==== Exercise inputs

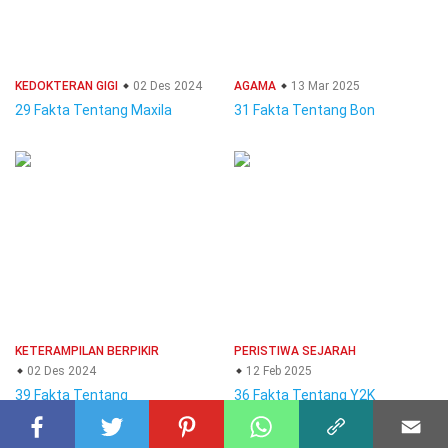
KEDOKTERAN GIGI
02 Des 2024
AGAMA
13 Mar 2025
29 Fakta Tentang Maxila
31 Fakta Tentang Bon
KETERAMPILAN BERPIKIR
PERISTIWA SEJARAH
02 Des 2024
12 Feb 2025
39 Fakta Tentang
36 Fakta Tentang Y2K
Kepercayaan Diri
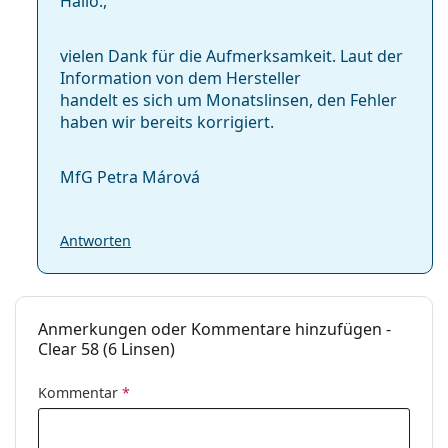
Hallo.,
vielen Dank für die Aufmerksamkeit. Laut der
Information von dem Hersteller
handelt es sich um Monatslinsen, den Fehler
haben wir bereits korrigiert.
MfG Petra Márová
Antworten
Anmerkungen oder Kommentare hinzufügen -
Clear 58 (6 Linsen)
Kommentar
*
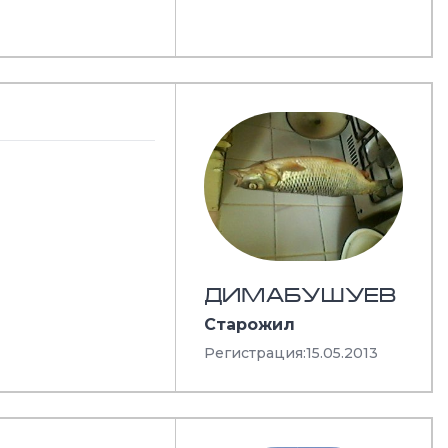
ДИМАБУШУЕВ
Старожил
Регистрация:
15.05.2013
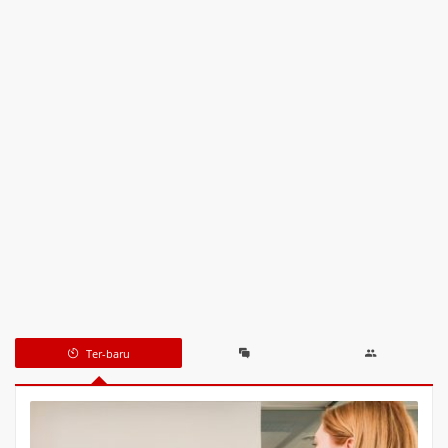
Ter-baru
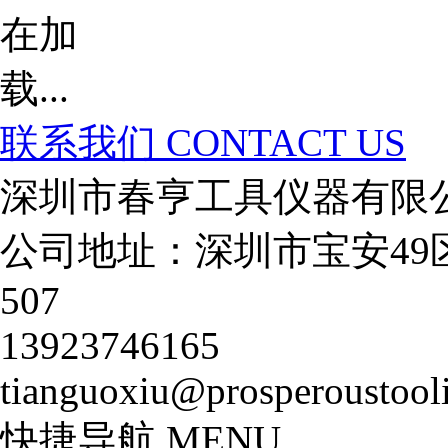
联系我们
CONTACT US
深圳市春亨工具仪器有限
公司地址：深圳市宝安49
507
13923746165
tianguoxiu@prosperoustool
快捷导航
MENU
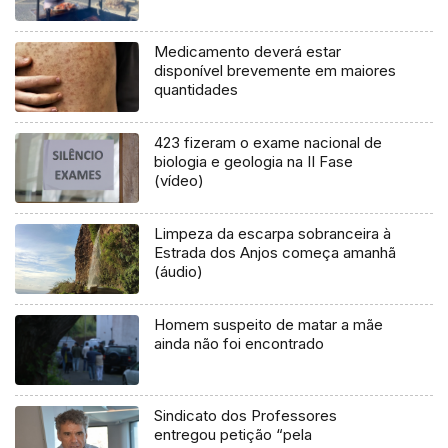
Medicamento deverá estar
disponível brevemente em maiores
quantidades
423 fizeram o exame nacional de
biologia e geologia na II Fase
(vídeo)
Limpeza da escarpa sobranceira à
Estrada dos Anjos começa amanhã
(áudio)
Homem suspeito de matar a mãe
ainda não foi encontrado
Sindicato dos Professores
entregou petição “pela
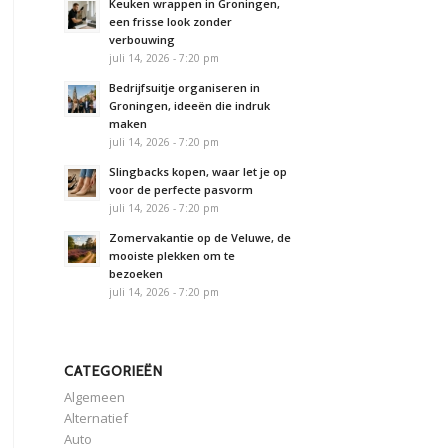
Keuken wrappen in Groningen,
een frisse look zonder
verbouwing
juli 14, 2026 - 7:20 pm
Bedrijfsuitje organiseren in
Groningen, ideeën die indruk
maken
juli 14, 2026 - 7:20 pm
Slingbacks kopen, waar let je op
voor de perfecte pasvorm
juli 14, 2026 - 7:20 pm
Zomervakantie op de Veluwe, de
mooiste plekken om te
bezoeken
juli 14, 2026 - 7:20 pm
CATEGORIEËN
Algemeen
Alternatief
Auto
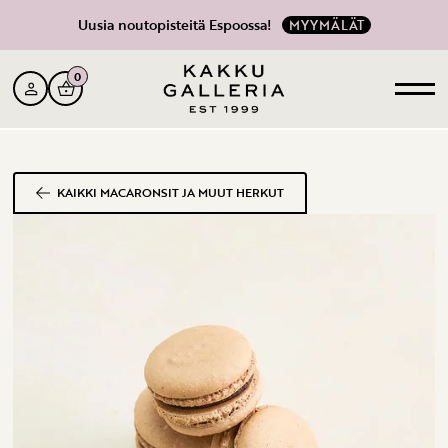
Uusia noutopisteitä Espoossa!
MYYMÄLÄT
0
KAIKKI MACARONSIT JA MUUT HERKUT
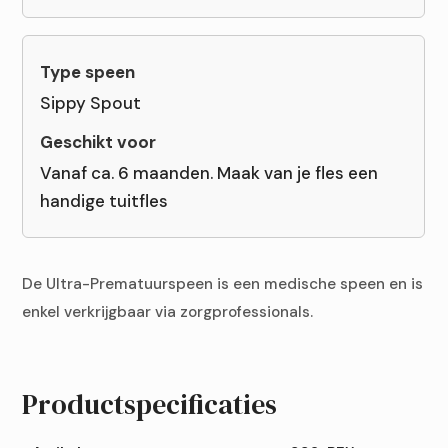
Sippy Spout
Vanaf ca. 6 maanden. Maak van je fles een
handige tuitfles
De Ultra-Prematuurspeen is een medische speen en is
enkel verkrijgbaar via zorgprofessionals.
Productspecificaties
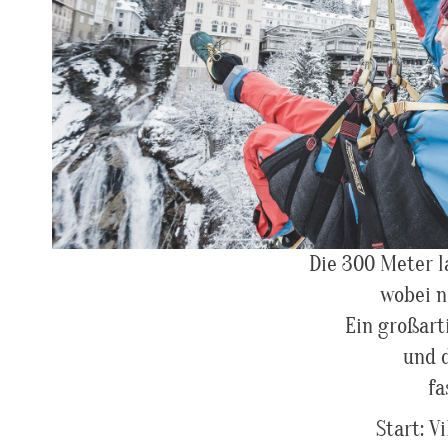
Die 300 Meter l
wobei n
Ein großart
und 
fa
Start: V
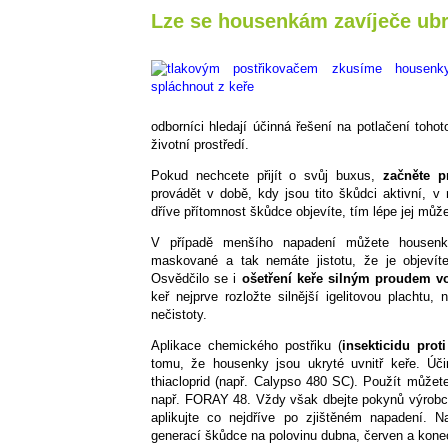
Lze se housenkám zavíječe ubr
odborníci hledají účinná řešení na potlačení tohot
životní prostředí.
Pokud nechcete přijít o svůj buxus,
začněte p
provádět v době, kdy jsou tito škůdci aktivní, 
dříve přítomnost škůdce objevíte, tím lépe jej můž
V případě menšího napadení můžete housenk
maskované a tak nemáte jistotu, že je objevít
Osvědčilo se i
ošetření keře silným proudem vo
keř nejprve rozložte silnější igelitovou plachtu
nečistoty.
Aplikace chemického postřiku (
insekticidu pro
tomu, že housenky jsou ukryté uvnitř keře. Úč
thiacloprid (např. Calypso 480 SC). Použít můžete 
např. FORAY 48. Vždy však dbejte pokynů výrobce 
aplikujte co nejdříve po zjištěném napadení. N
generací škůdce na polovinu dubna, červen a konec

========

Task objective: Reproduce the records from the line containing "Uusia noutopisteitä Espoossa!" through the end of the records, both ends included. Leave the pictures out of your answer.

Output for this task:
Uusia noutopisteitä Espoossa!
MYYMÄLÄT
0
KAIKKI MACARONSIT JA MUUT HERKUT
Sippy Spout
Vanaf ca. 6 maanden. Maak van je fles een
handige tuitfles
De Ultra-Prematuurspeen is een medische speen en is
enkel verkrijgbaar via zorgprofessionals.
Productspecificaties
Die 300 Meter l
wobei n
Ein großart
und 
fa
Start: V
Lze se housenkám zavíječe ubr
odborníci hledají účinná řešení na potlačení tohot
životní prostředí.
Pokud nechcete přijít o svůj buxus,
začněte p
provádět v době, kdy jsou tito škůdci aktivní, 
dříve přítomnost škůdce objevíte, tím lépe jej můž
V případě menšího napadení můžete housenk
maskované a tak nemáte jistotu, že je objevít
Osvědčilo se i
ošetření keře silným proudem vo
keř nejprve rozložte silnější igelitovou plachtu
nečistoty.
Aplikace chemického postřiku (
insekticidu pro
tomu, že housenky jsou ukryté uvnitř keře. Úč
thiacloprid (např. Calypso 480 SC). Použít můžete 
např. FORAY 48. Vždy však dbejte pokynů výrobce 
aplikujte co nejdříve po zjištěném napadení. N
generací škůdce na polovinu dubna, červen a konec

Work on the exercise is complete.